Output: A key-value pair per line, where
key = violation
value = number of violations
You should separate the key and value by a tab character (‘\t’) and elements within the key/value should be separated by a comma and a space. Your output format should conform to the following example: DETACHED TRAILER 123
Task 2-SQL
Write a SparkSQL program for Task 2.
===================================================================
Task 3
Write a Spark program that finds the total and average amount due in open violations for each precinct.
Output: A key-value pair per line, where
key = precinct value = total, average
where total and average are rounded to 2 decimal places.
You should separate the key and value by a tab character (‘\t’) and elements within the key/value should be separated by a comma and a space. Your output format should conform to the following example:
0 9482469.38, 35.82
Task 3-SQL
Write a SparkSQL program for Task 3.
===================================================================
Task 4
Write a Spark program that computes the total number of violations for vehicles registered in the state of NY and all other vehicles.
Output: 2 key-value pairs with one key-value pair per line.
You should separate the key and value by a tab character (‘\t’). Your output format should conform to the following example:
NY 12345
Other 6789
Task 4-SQL
Write a SparkSQL program for Task 4.
===================================================================
Task 5
Write a Spark program that finds the vehicle make that has had the greatest number of violations.
Output: One key-value pair
You should separate the key and value by a tab character (‘\t’) and elements within the key/value should be separated by a comma and a space. Your output format should conform to the following example: JEEP 138
Task 5-SQL
Write a SparkSQL program for Task 5.
===================================================================
Task 6
Write a Spark program that finds the top-10 vehicles makes in terms of total violations.
Output: List of 10 key-value pairs, ordered by decreasing number of violations.
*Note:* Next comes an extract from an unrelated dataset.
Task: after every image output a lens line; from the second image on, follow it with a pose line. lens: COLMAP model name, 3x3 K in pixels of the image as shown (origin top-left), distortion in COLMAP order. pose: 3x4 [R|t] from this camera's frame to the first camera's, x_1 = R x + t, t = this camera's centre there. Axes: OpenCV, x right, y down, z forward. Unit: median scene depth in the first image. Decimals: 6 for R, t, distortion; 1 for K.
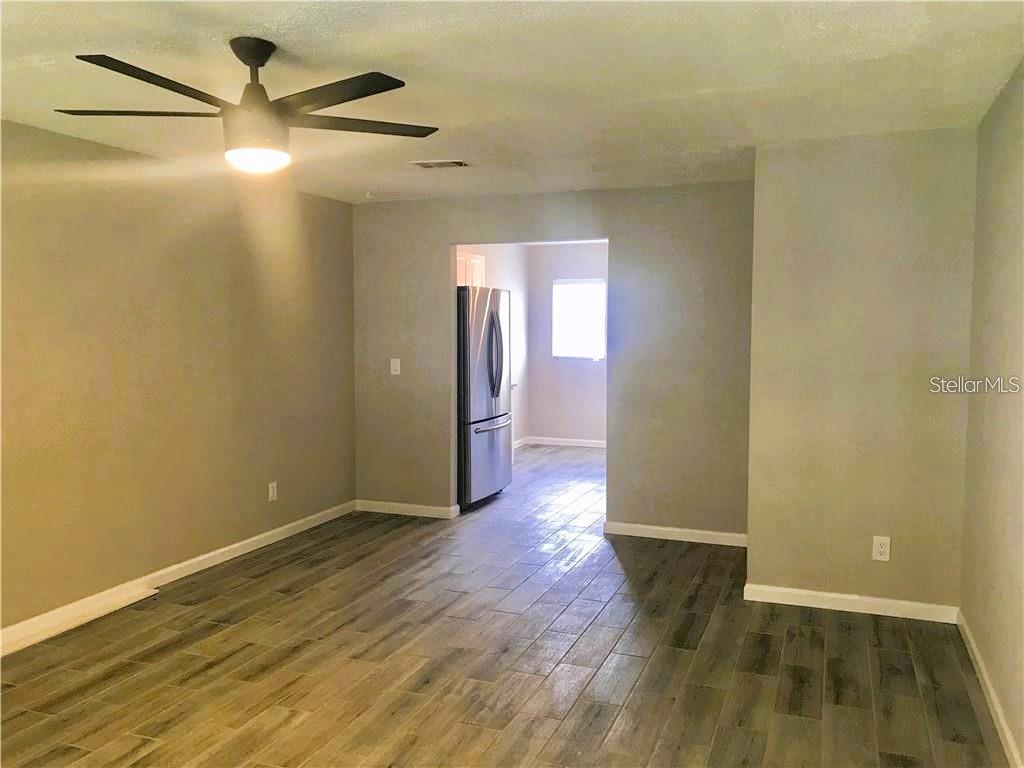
lens RADIAL K [[837.7, 0, 512.0], [0, 837.7, 384.0], [0, 0, 1]] dist [-0.000422, -0.001937]
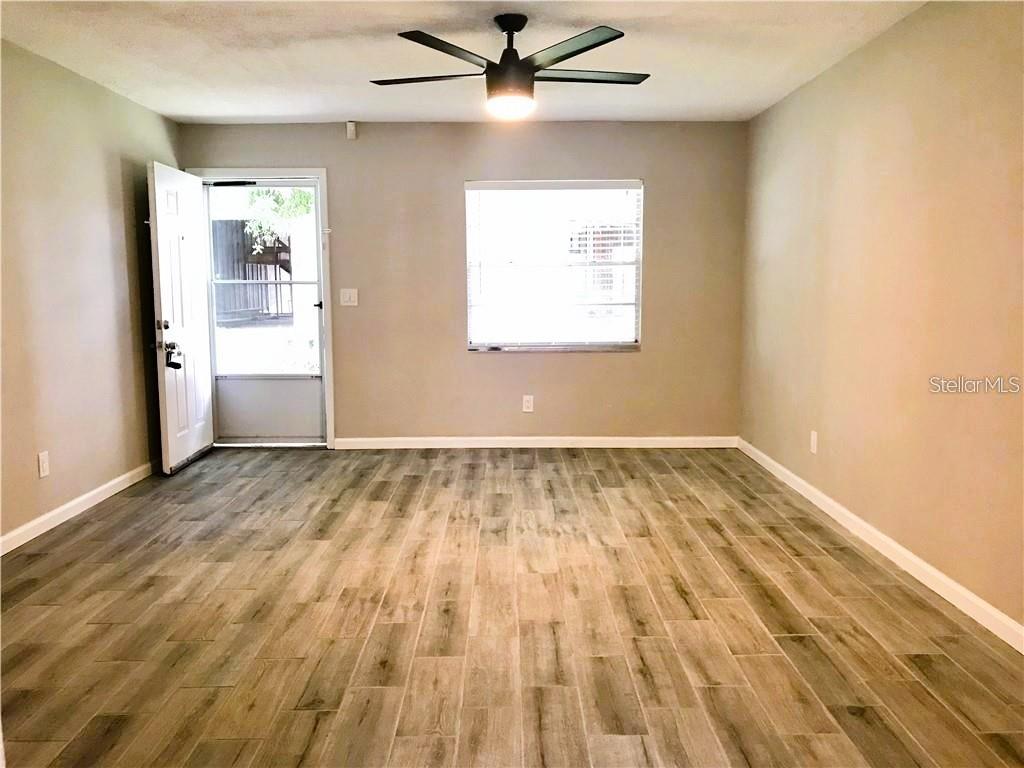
lens RADIAL K [[837.7, 0, 512.0], [0, 837.7, 384.0], [0, 0, 1]] dist [-0.000422, -0.001937]
pose [[-0.930205, 0.048084, -0.363878, 0.143835], [-0.022833, 0.981881, 0.188119, -0.063554], [0.366330, 0.183298, -0.912252, 1.673085]]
For items with the same number of violations, order by ascending vehicle_make.
You should separate the key and value by a tab character (‘\t’) and elements within the key/value should be separated by a comma and a space. Your output format should conform to the following example: JEEP 138
Task 6-SQL
Write a SparkSQL program for Task 1.
===================================================================
Task 7
In March 2016, the 5th, 6th, 12th, 13th, 19th, 20th, 26th, and 27th were weekend days (i.e., Sat. and Sun.).
Write a Spark program that, for each violation county, lists the average number of violations with that code issued per day on weekdays and weekend days. You may hardcode “8” as the number of weekend days and “23” as the number of weekdays in March 2016.
Output: List of key-value pairs where key = violation_county
value = weekend_average, week_average where weekend_average and week_average are rounded to 2 decimal places.
You should separate the key and value by a tab character (‘\t’) and elements within the key/value should be separated by a comma and a space. Your output format should conform to the following example:
Q 3.25, 5.78
BX 0.12, 0.17
Task 7-SQL
Write a SparkSQL program for Task 7.
===================================================================
Testing your solutions
We have provided a script to test your solutions on the March 2016 data. On peel, type hfs -get /user/CS-GY-6513/hw2-test/hw2tester.tar.gz
To unpack the files and give permission to the entire folder, type
tar -xzvf hw2tester.tar.gz chmod -R +x hw2tester
Go to the tester folder. To run the tests, type
./testall.sh <INPUTPATH>
where <INPUTPATH> is the full path to your directory containing task1.py, task1-sql.py, task2.py, task2sql.py, etc. (e.g., “/home/<netid>/assignment2”)
You will be told for each task, whether you pass or fail in the report testresults.txt. If you fail some task X, you can view the diff of your output and the solution file in results/taskX.diff.